It is now clear that our political system is facing a long period, probably at least a decade, of split government control on the national level!
The Democratic Party has a long term edge with the electorate, as a result of the two Barack Obama Presidential victories, with the only difference being the loss in 2012 of Indiana and North Carolina.
But with the growing Hispanic and Latino population in Arizona, Texas, and Georgia, the likelihood of those states turning “blue’ from “red” over this decade, is becoming more likely, and with that manifestation, the Electoral College situation will become much more one sided than it is now, and yet still allow for some states to wander over to the other side without affecting a Democratic victory for the White House.
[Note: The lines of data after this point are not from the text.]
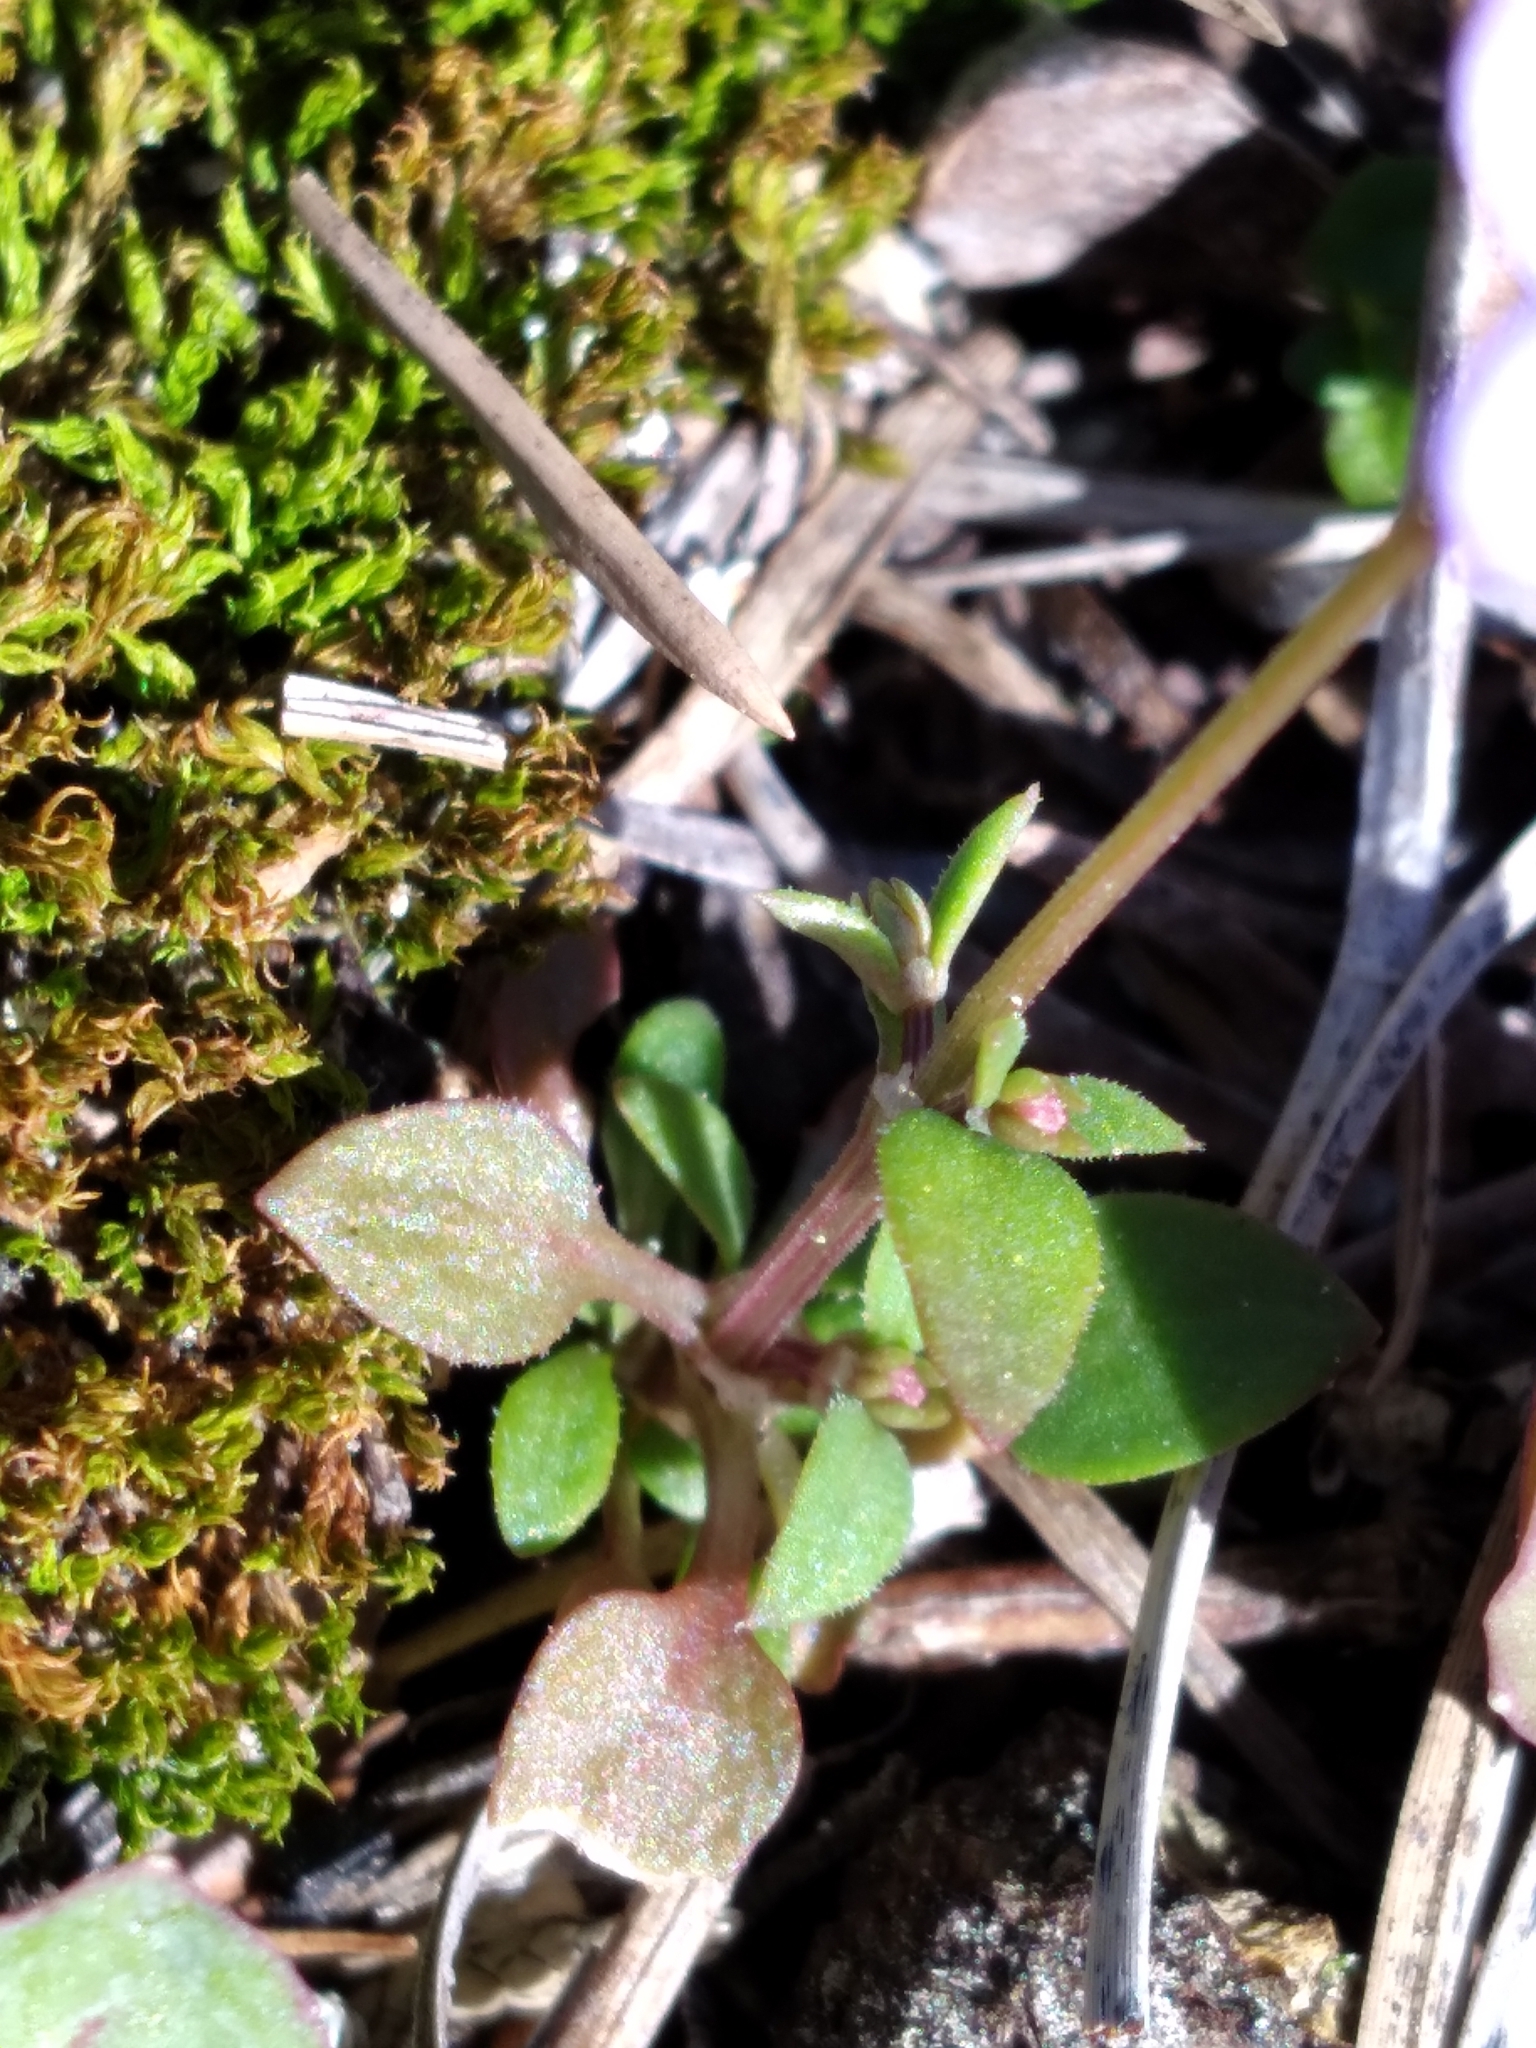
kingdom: Plantae
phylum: Tracheophyta
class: Magnoliopsida
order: Gentianales
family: Rubiaceae
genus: Houstonia
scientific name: Houstonia pusilla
Additionally, with the surprise gain in seats by the Democrats in the US Senate, only losing one state, Nebraska, and gaining Maine, Massachusetts, and Indiana in return, and more Republican seats up for reelection in 2014, the likelihood of the Senate staying majority Democratic for the long term, continues to grow.
However, with the gerrymandering of seats by Republican legislatures and Governors in 2010, even though the Democrats won more votes for the US House of Representatives, the Republicans were able to hold on to the majority, although reduced by about eight seats. The Democrats will have trouble gaining 17 seats or more because of the gerrymandering, and even if they do gain a slight edge, could easily lose it two or four years after winning the majority.
So the likelihood of a Democratic President, Democratic Senate, and a Republican House becomes more a normal situation until at least the next reapportionment of seats after the 2020 Census, and the Presidential and Congressional Elections of that year, but with the advantage that 2020 is a Presidential year, while 2010 was not.
So this means the odds of a long range stalemate and gridlock in American politics are clear cut!